N.B : Ne pas faire une imagerie cérébrale si pas de signes d’appels d’une indication précise !!

  • Bilan étiologique
BILAN ETIOLOGIQUE 
Ionogramme sanguin (troubles hydro électrolytiques ? ) ; Dosage sérique de la vitamine D ; NFS (si signes d’appel d’anémie) ; ECG (si signes d’appel cardiaque) ; Dosage de l’HbA1C chez le diabétique.

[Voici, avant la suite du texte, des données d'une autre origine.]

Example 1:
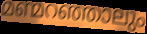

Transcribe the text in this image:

മണ്മറഞ്ഞാലും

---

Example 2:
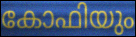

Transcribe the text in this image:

കോഫിയും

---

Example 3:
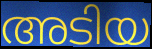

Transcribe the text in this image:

അടിയ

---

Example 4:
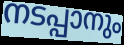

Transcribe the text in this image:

നടപ്പാനും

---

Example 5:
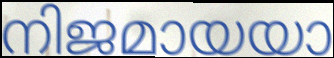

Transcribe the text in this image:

നിജമായയാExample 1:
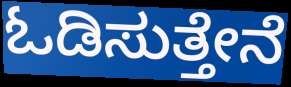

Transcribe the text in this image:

ಓಡಿಸುತ್ತೇನೆ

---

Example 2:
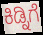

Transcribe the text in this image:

ಕಿಡ್ನಿಗೆ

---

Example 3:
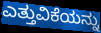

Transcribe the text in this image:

ಎತ್ತುವಿಕೆಯನ್ನು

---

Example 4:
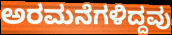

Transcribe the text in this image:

ಅರಮನೆಗಳಿದ್ದವು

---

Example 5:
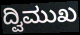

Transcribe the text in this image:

ದ್ವಿಮುಖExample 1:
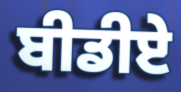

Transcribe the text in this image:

ਬੀਡੀਏ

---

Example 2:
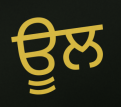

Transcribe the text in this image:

ਊਲ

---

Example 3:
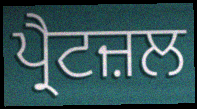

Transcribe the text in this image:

ਪ੍ਰੈਟਜ਼ਲ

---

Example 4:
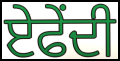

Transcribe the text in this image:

ਏਫੇਂਦੀ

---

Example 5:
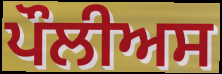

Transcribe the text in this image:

ਪੌਲੀਅਸ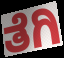
ತೆಗಿ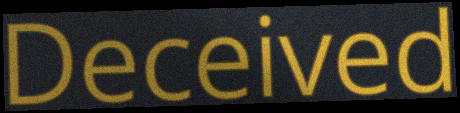
DeceivedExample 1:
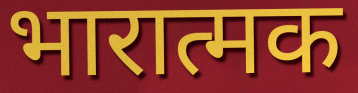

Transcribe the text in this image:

भारात्मक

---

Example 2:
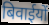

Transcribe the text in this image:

बिवाईयों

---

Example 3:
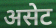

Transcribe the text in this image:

असेट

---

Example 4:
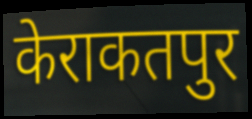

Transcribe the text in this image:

केराकतपुर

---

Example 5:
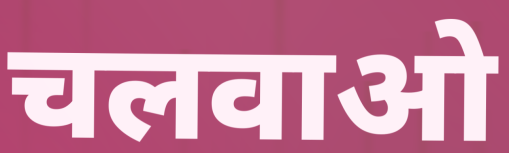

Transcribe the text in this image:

चलवाओ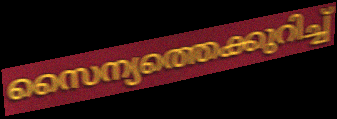
സൈന്യത്തെക്കുറിച്ച്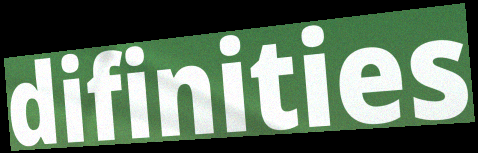
difinities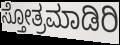
ಸ್ತೋತ್ರಮಾಡಿರಿ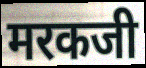
मरकजी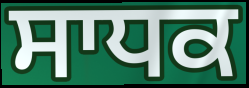
ਸਾਧਕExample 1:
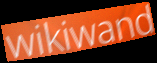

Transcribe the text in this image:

wikiwand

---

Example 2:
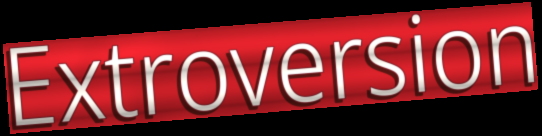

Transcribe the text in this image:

Extroversion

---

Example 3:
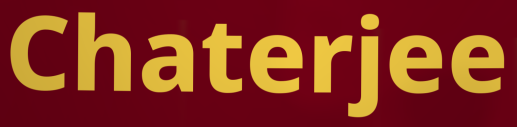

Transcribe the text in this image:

Chaterjee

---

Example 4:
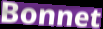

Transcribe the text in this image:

Bonnet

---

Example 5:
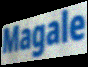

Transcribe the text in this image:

MagaleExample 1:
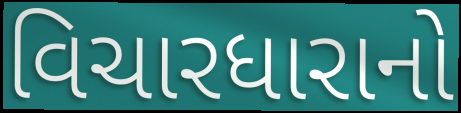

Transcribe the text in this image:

વિચારધારાનો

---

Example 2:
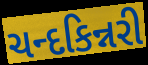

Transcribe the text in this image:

ચન્દકિન્નરી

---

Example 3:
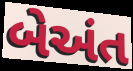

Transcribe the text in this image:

બેઅંત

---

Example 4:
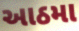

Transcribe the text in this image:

આઠમા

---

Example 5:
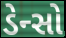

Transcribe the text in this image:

ડેન્સો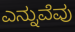
ಎನ್ನುವೆವು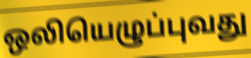
ஒலியெழுப்புவதுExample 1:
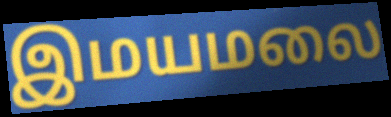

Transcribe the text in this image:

இமயமலை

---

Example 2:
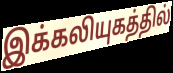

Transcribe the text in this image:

இக்கலியுகத்தில்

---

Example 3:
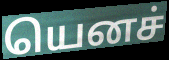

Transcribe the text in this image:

யெனச்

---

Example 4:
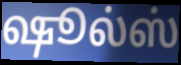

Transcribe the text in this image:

ஷூல்ஸ்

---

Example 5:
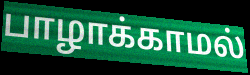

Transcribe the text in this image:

பாழாக்காமல்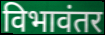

Remarque : les examens suivant ne doivent être réalisé qu’en cas d’appel clinique/paraclinique = EEG, TDM, Echodoppler des artères cérébrales, Holter ECG des 24h, échographie cardiaque

B) Traitement

Ces mesures visent à prendre en charge la chute et à prévenir les récidives 0

– Hospitalisation
– Rééducation fonctionnelle
– Soutien psychologique
– Prise en charge pluridisciplinaire

  • A faire systématiquement

– Prise en charge des complications 1A
– Révision de la prescription des médicaments, si la personne prend un médicament associé au risque de chute et/ou si la personne est polymédicamentée ;
– Correction ou traitement des facteurs prédisposants ou précipitants modifiables (incluant les facteurs environnementaux de risque de chute) ;
– Port de chaussures à talons larges et bas (2-3 cm), à semelles fines et ferme avec une tige remontant haut (visant à stimuler la proprioception) ;
– Pratique régulière de la marche et/ou de toute activité physique (au moins 30 min/jour) ;
– Correction d’un éventuelle hypovitaminose D par une dose de charge puis par un apport journalier d’au moins 800 UI/j ;
– Apport calcique alimentaire compris entre 0,8 et 1,2 g/jour

  • A faire en cas de troubles de la marche et de l’équilibre

– Kinésithérapie motrice
– Poursuite des exercices en autorééducation entre les séances encadrées par un professionnel ;
– Aménagement de l’environnement ;
– Utilisation si nécessaire d’une aide technique à la marche adaptée au trouble locomoteur identifiés ;
– Travail de l’équilibre postural statique et dynamique ;
– Renforcement musculaire des membres inférieurs ;
– Apprentissage et travail de relever du sol.

  • A faire en cas d’ostéoporose avérée

Il faut entreprendre un traitement de l’ostéoporose pour prévenir les fractures.